Bei einem pathologischen CTG wurde in der 38. Schwangerschaftswoche eine primäre Sectio durchgeführt. Hierbei fand sich eine dreifache straffe Nabelschnurumschlingung. Der perinatale Verlauf war komplikationslos, das Kind hatte sich rasch erholt. Unmittelbar postnatal zeigte sich eine ausgeprägte Normoblastose mit Zeichen einer Hämolyse, die sich im weiteren Verlauf spontan normalisierte. Kernspintomographisch fand sich eine generalisierte Sinusthrombose mit intraparenchymatösen Blutungen und einem hämorrhagischen Verschlußhydrozephalus, der die Implantation eines Rickham-Resorvoirs erforderlich machte.
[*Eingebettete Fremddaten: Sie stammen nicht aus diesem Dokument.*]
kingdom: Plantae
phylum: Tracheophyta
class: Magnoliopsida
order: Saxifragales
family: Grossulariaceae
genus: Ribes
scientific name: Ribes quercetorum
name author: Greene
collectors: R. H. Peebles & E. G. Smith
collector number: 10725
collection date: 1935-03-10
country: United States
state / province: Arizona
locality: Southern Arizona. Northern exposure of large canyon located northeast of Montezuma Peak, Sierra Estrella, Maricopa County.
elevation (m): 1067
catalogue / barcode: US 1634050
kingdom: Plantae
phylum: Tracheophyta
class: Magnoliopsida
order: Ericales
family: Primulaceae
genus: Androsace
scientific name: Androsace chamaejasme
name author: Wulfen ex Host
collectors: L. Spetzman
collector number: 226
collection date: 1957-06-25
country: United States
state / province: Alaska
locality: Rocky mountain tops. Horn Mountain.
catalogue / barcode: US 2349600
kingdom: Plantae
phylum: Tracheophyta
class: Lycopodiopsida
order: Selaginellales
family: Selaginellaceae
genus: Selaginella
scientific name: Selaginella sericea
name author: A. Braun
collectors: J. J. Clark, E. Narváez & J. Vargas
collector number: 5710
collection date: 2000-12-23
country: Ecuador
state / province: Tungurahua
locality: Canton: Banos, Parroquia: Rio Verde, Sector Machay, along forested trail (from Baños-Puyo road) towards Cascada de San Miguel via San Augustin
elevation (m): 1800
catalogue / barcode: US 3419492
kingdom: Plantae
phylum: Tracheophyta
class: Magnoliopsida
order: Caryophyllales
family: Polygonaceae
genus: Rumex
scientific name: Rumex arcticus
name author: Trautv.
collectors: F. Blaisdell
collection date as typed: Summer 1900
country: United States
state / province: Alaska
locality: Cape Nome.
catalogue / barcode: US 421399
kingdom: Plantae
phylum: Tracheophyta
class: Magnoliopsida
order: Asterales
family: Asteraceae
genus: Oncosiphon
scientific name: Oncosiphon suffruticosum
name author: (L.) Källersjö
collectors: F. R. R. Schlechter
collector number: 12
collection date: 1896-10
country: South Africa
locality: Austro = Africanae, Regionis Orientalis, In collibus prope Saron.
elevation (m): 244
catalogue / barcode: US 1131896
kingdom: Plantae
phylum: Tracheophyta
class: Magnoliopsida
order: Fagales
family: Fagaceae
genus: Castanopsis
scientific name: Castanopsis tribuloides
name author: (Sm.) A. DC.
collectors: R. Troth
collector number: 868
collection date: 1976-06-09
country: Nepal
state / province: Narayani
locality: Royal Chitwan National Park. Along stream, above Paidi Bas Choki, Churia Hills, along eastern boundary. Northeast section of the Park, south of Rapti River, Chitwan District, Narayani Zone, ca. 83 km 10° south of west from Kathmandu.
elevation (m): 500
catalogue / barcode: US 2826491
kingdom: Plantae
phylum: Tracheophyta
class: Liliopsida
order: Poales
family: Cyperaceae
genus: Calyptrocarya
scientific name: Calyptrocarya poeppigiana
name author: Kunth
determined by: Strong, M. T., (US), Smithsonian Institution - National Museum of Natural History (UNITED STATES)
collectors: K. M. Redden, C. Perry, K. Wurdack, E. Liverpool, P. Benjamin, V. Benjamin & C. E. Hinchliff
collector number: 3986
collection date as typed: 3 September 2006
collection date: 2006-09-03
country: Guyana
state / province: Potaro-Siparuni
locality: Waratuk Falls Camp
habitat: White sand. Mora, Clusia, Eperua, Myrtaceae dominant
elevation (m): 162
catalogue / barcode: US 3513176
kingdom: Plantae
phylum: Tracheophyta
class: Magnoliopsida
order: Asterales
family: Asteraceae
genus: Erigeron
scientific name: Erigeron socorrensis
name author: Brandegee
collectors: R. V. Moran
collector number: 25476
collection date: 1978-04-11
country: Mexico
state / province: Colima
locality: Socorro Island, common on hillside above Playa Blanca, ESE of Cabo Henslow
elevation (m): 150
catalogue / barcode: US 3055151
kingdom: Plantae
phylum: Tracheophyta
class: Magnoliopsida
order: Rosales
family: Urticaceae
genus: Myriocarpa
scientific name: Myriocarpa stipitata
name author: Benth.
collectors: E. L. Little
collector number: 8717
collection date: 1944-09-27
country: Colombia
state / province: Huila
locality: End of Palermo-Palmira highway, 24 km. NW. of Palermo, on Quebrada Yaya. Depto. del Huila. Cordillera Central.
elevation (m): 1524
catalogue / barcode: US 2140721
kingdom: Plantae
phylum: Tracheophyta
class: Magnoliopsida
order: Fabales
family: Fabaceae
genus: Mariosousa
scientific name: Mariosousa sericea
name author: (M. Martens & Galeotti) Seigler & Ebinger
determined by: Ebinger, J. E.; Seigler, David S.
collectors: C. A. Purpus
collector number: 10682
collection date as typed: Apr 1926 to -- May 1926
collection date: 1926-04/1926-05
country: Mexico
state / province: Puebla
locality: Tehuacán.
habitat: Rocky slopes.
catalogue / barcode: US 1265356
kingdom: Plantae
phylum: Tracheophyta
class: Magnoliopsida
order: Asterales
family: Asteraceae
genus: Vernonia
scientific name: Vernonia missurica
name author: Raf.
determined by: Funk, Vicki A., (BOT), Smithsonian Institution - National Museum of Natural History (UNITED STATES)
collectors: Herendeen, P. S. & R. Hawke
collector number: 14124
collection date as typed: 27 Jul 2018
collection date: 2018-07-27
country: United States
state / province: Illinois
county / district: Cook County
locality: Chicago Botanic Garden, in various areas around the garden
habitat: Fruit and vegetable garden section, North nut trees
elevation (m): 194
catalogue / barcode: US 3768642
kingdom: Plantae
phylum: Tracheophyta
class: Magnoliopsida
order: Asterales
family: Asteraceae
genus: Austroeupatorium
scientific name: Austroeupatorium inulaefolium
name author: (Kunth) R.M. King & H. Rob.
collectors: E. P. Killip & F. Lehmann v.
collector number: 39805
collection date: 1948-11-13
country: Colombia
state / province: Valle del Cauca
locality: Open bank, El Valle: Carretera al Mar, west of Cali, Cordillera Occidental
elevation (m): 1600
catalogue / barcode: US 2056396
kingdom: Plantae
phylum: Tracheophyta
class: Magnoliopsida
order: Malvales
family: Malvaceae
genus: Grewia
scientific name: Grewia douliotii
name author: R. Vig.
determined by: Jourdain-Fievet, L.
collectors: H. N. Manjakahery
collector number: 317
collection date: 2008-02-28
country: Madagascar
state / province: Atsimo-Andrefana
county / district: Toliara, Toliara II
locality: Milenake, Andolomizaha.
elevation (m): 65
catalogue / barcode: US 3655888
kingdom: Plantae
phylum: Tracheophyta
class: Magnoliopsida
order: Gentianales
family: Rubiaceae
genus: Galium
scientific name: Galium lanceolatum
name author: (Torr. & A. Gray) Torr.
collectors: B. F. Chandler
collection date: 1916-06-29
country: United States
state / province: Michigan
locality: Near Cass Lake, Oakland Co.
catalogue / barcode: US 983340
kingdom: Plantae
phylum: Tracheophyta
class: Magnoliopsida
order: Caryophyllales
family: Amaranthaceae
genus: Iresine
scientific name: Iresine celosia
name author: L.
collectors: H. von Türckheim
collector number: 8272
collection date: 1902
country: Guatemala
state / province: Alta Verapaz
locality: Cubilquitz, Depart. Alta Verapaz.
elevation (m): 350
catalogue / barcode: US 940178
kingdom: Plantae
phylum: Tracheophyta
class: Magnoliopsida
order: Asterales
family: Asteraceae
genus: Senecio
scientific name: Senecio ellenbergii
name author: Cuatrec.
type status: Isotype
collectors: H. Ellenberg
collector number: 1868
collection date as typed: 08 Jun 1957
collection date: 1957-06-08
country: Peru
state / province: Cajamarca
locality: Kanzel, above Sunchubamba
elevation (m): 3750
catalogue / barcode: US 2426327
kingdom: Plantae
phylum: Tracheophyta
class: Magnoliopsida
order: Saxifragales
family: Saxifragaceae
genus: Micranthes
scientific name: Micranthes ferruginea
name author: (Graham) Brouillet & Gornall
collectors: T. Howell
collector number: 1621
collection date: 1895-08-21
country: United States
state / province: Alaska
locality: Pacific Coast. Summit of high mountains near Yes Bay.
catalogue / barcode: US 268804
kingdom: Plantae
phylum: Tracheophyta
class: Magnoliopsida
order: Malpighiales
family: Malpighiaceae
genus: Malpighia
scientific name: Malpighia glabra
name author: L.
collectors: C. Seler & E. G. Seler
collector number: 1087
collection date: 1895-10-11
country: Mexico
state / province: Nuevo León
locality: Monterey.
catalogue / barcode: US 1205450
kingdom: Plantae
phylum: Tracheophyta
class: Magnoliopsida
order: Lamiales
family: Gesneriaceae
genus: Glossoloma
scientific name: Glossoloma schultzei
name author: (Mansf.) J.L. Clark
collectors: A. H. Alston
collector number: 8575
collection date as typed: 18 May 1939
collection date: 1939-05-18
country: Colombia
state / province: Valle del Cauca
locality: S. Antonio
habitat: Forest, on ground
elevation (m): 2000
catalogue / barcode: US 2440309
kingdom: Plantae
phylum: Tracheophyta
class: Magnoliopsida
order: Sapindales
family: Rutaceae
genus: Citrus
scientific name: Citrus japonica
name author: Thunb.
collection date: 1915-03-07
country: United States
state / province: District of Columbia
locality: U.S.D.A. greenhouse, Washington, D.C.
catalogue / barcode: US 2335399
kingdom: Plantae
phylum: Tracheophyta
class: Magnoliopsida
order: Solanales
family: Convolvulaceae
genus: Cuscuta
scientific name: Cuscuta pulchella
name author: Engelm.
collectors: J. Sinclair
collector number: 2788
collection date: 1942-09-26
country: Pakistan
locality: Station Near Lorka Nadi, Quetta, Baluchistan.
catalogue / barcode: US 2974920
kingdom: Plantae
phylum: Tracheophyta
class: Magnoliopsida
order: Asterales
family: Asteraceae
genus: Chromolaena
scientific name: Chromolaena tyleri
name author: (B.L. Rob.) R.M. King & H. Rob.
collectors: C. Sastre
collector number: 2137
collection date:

Zum Verständnis des Pathomechanismus war der mutmaßliche Zeitpunkt der Hirnblutung von entscheidender Bedeutung:

Im frühen subakutem Stadium eines Hämatoms (etwa 3 Tage nach dem Ereignis) wird Deoxyhämoglobin zu Methämoglobin umgewandelt. Methämoglobin ist paramagnetisch wirksam. Durch die Dipol-Dipol Wechselwirkung kommt es zu einer T1-Verkürzung und somit zu einem Signalanstieg auf den T1-gewichteten Aufnahmen. Solange das Methämoglobin noch intrazellulär liegt, ist aufgrund der T2-Verkürzung eine Signalminderung bis Signalauslöschung auf den T2-gewichteten Aufnahmen nachzuweisen. Beim späten subakuten Stadium (nach etwa 7 Tagen) kommt es zu einer Lyse der Erythrozyten und somit zu einer Freisetzung von Methämoglobin. Eine T1-Verkürzung bleibt bestehen, es findet sich somit weiterhin ein hohes Signal auf den T1-gewichteten Aufnahmen. Der T2-Verkürzungseffekt herrscht jedoch nicht mehr vor, so daß die Signalintensität in diesem Stadium auf den T2-gewichteten Aufnahmen ansteigt. Diese Signalintensitätsverteilung mit Übergang zum späten subakuten Stadium korreliert relativ gut zu dem geschilderten Fall.

Die kernspintomographische Untersuchung erfolgte am 7. Lebenstag. Es ist somit davon auszugehen, daß es perinatal zu den hirnparenchymalen Blutungen gekommen ist, möglicherweise im Rahmen einer akuten Zunahme der Hypoxämie und der venösen Abflußbehinderung bei bekannter straffer Nabelschnurumschlingung und Sinusthrombose.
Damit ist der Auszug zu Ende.